金堂郡主脸色特别难看,大理寺那边还不知道怎么样。
桓樾都要打哈欠了,忍住“就算谋逆,那也算兄弟阋于墙;外御其侮,至少还分得清内外就你们这样,不啻于将将士的脸撕下来肆意践踏,又有什么脸提吕将军”
金堂郡主不敢说了,怕再被打。
桓樾敢打人、谁都知道的。
金堂郡主只能说“家里还有几个孩子。”
桓樾直怼“利用老弱妇孺,你觉得我特仁慈”
郭冰说“娘娘仁慈,尽人皆知。不过郡主的孙子都没人养了”
巩善媛来代表慈善司“嵇氏那样只怕教不好孩子,娘娘也是为你家后代好。”
桓樾挥手“人就别想送到宫里来养了,我养不了那么多。”
金堂郡主的庶子又没有皇家血脉。
金堂郡主只能自己先回去。
嵇荟被打完,最后送去了大理寺,不知是不是提前挨的打
青蛾殿内散了。
桓樾回到承恩殿,准备洗洗睡。
谢籀紧赶慢赶总算赶上了。
桓樾看他赶什么下雪天小心滑到。
太子若是摔断腿,他爹会不会将他三条腿都打断
谢籀看媳妇儿关心他
想的太多。
谢籀已经很满意,抱着媳妇儿睡,很香。
桓樾看他,不想三条腿都打断就老实睡觉。
谢籀就不老实,抱着媳妇儿太老实、可能是不爱了。
不过想到她也忙了一天,谢籀折腾的差不多就停了,抱着媳妇儿说“余善那边也有大石国的踪迹。”
桓樾打个呵欠“大石国玩的挺溜”
谢籀也不想吵她,就在她耳边低声说“以后打回去。”
桓樾说“准备好天时地利人和。”
谢籀嗯一声,只许胜不许败
打仗消耗就大,若是战败那更是亏本。
她媳妇儿成天算账,战败这账无论如何是算不舒坦的。
不是吃不起败仗,但一定要准备充分。不打无把握之仗。
战胜追求最大的利益,战败控制最小的损失。
桓樾想起一事“伏鼎臣写的紫巉山不错,人才啊。”
谢籀肯定“是人才。很值得寡人期待。
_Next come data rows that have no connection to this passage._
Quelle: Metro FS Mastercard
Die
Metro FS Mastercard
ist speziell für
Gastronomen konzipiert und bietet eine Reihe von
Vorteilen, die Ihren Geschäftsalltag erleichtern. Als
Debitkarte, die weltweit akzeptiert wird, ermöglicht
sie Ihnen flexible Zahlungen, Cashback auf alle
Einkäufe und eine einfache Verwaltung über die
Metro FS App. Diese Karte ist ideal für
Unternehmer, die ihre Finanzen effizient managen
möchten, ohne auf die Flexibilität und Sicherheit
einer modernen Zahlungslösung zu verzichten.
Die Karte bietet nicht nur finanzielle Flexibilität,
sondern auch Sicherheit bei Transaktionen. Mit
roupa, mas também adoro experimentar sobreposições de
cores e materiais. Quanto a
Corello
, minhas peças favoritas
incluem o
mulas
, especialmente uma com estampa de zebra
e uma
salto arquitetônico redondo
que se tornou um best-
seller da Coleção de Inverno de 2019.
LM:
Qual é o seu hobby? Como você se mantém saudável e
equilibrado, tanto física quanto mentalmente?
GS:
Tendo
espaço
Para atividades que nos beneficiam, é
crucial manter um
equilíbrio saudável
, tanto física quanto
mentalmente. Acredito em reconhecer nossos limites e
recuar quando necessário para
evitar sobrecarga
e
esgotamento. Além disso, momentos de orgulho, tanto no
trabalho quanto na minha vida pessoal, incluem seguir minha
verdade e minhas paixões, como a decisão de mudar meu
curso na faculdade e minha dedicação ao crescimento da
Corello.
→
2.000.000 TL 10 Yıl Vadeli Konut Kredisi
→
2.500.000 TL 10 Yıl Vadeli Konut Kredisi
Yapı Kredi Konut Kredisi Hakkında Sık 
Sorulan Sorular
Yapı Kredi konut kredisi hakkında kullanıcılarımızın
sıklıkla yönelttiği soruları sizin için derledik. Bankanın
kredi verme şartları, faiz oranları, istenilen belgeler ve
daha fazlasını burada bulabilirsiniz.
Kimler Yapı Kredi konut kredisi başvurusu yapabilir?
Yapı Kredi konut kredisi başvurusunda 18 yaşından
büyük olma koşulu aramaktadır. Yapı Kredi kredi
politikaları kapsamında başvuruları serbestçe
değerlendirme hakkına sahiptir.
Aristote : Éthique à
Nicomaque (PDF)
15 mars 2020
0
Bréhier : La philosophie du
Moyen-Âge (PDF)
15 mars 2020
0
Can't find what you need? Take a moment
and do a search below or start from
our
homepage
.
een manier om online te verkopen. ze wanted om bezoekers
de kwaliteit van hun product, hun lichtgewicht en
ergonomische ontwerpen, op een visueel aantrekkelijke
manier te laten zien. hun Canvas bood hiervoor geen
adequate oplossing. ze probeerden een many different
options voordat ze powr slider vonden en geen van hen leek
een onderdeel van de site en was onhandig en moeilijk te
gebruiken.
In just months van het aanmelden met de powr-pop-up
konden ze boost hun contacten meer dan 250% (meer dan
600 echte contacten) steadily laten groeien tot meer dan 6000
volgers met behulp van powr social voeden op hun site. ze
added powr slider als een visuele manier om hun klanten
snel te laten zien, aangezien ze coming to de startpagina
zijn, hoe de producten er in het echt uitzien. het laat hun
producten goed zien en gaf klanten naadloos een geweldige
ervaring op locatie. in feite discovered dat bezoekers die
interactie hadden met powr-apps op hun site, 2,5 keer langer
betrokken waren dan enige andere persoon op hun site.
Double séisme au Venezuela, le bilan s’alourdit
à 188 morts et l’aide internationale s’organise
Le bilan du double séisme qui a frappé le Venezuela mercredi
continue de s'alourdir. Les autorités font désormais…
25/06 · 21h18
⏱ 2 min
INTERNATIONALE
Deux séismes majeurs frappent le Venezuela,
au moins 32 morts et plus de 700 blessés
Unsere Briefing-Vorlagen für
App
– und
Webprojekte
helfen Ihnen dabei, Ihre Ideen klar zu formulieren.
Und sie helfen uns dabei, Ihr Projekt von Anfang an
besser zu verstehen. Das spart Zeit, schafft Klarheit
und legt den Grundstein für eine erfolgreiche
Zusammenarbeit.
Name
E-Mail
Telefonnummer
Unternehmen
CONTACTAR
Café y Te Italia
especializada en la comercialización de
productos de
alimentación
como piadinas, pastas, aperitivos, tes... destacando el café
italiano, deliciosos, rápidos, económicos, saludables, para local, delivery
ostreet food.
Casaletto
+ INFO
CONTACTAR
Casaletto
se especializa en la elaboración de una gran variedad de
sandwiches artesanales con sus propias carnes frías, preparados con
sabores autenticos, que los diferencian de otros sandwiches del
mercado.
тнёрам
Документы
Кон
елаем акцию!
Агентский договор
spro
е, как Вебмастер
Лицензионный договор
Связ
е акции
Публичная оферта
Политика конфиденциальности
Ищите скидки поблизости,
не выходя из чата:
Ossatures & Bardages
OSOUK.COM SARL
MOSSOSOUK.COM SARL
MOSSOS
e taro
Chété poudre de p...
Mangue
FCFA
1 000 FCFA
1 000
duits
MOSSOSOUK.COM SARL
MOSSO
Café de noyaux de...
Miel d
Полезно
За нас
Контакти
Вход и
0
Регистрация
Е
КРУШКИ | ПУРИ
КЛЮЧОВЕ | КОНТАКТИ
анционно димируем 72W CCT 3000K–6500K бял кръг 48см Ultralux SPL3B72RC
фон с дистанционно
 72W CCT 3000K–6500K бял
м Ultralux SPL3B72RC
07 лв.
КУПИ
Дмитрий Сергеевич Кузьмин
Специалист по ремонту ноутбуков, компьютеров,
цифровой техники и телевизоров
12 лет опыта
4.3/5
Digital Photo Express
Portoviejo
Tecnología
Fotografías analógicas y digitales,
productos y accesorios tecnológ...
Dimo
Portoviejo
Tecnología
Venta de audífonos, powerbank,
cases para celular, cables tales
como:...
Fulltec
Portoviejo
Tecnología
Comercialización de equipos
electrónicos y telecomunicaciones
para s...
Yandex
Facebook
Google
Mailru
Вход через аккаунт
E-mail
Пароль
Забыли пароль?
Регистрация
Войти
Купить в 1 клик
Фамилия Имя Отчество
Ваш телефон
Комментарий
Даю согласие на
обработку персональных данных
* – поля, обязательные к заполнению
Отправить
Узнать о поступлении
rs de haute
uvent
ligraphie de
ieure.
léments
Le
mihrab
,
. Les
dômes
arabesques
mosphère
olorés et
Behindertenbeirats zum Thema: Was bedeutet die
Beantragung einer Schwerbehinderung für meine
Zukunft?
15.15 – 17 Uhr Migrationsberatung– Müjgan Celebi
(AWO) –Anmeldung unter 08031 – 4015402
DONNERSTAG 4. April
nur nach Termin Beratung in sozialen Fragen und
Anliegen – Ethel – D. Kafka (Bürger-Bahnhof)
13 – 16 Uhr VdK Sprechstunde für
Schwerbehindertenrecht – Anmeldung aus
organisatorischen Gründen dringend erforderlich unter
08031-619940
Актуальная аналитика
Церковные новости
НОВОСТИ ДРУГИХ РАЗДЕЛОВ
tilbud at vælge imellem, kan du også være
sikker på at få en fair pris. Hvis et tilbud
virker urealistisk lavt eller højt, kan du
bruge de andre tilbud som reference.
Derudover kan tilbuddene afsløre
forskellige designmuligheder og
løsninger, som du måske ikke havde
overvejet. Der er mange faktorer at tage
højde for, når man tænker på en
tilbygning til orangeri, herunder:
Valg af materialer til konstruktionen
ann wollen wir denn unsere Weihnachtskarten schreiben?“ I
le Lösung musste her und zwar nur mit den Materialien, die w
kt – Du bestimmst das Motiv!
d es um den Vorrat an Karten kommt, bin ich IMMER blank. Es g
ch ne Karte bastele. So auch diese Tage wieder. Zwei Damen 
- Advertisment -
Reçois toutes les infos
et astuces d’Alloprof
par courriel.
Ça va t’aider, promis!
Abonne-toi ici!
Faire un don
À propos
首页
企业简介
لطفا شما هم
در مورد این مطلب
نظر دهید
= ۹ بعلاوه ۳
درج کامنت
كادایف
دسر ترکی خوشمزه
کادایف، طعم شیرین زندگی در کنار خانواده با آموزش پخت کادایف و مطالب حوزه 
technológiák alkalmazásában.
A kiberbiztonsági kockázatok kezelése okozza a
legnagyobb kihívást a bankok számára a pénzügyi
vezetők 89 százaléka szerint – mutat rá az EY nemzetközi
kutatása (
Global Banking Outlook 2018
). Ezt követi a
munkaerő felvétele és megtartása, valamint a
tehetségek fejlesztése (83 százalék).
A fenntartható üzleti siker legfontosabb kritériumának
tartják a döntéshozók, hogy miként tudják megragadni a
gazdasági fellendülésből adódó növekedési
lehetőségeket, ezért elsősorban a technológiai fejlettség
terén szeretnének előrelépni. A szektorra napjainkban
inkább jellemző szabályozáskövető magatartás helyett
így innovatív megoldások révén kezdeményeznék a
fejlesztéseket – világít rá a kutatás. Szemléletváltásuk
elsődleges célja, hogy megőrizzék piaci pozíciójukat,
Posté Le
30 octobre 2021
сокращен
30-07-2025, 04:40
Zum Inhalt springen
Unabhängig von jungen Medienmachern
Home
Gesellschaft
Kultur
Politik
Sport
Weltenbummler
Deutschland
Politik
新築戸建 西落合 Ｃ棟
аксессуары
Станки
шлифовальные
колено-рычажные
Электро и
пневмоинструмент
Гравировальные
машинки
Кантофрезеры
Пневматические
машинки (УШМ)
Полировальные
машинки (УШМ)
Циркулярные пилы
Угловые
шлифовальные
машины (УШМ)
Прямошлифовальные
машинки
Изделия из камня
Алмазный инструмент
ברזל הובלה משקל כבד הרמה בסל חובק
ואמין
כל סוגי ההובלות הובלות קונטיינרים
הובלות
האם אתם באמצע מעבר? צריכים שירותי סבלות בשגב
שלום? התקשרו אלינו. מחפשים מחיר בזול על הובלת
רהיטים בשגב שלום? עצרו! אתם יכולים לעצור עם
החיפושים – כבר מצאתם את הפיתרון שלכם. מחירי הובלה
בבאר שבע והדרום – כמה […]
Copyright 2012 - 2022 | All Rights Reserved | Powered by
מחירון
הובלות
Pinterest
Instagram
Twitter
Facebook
”
前世,确实为科场舞弊忙活,现在就不可能了。
虽然永远有忙的,不过忙不同的事感觉不同。
现在有很强的掌控感。以前就不知道被什么推动。
环境确实复杂,但这种不明、很危险。
现在就像拨云见日、还大赵朗朗乾坤,大家都心情舒畅。
谢籀看媳妇儿已经睡的很香要不要做点什么
他媳妇儿这么软软的,让文远和谢简都有了好媳妇儿。
两情相悦本来是少的,有些是假象。
不过谢简和文邈是聪明人吧,真正聪明的人才能活的好。
前世彭王府被折腾的,但谢简大概和申贤妃一样、苟到了最后。
苟也是本事。现在有机会了,谢简的作用也不小。
所以,谢籀还是要谢他的好媳妇儿,有个贤妻多好的
像谢籧,这种天只能冷冰冰,不怪青蛾抢了他媳妇儿,那本就是他一厢情愿,何况,文邈和他过不到一块儿。